[What you are asked to do]
Scan the data below for lines holding the word "return", and copy each line found.

[Source information]
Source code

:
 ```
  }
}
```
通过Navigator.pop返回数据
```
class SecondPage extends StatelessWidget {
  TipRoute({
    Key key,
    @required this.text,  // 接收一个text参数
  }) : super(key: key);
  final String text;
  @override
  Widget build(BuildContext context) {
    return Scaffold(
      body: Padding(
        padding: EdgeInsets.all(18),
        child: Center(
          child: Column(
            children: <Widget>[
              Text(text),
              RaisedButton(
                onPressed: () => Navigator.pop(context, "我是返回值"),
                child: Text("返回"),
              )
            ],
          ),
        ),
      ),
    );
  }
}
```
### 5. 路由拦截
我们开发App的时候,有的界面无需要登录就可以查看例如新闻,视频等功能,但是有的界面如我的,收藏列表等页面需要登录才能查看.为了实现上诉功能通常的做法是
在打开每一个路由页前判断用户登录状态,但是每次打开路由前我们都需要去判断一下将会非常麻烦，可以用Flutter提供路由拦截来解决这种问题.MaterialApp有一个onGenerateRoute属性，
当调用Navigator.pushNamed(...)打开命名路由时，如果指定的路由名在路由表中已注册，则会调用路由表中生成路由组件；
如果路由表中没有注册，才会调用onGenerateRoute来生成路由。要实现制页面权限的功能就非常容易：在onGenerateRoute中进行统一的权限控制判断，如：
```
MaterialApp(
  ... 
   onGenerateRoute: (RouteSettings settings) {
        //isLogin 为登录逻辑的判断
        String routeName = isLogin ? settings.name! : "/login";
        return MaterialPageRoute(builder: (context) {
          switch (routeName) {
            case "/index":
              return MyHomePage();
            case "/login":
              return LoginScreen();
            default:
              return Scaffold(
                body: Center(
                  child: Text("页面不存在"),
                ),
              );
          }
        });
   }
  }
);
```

[Solution to this exercise]
    return Scaffold(
        return MaterialPageRoute(builder: (context) {
              return MyHomePage();
              return LoginScreen();
              return Scaffold(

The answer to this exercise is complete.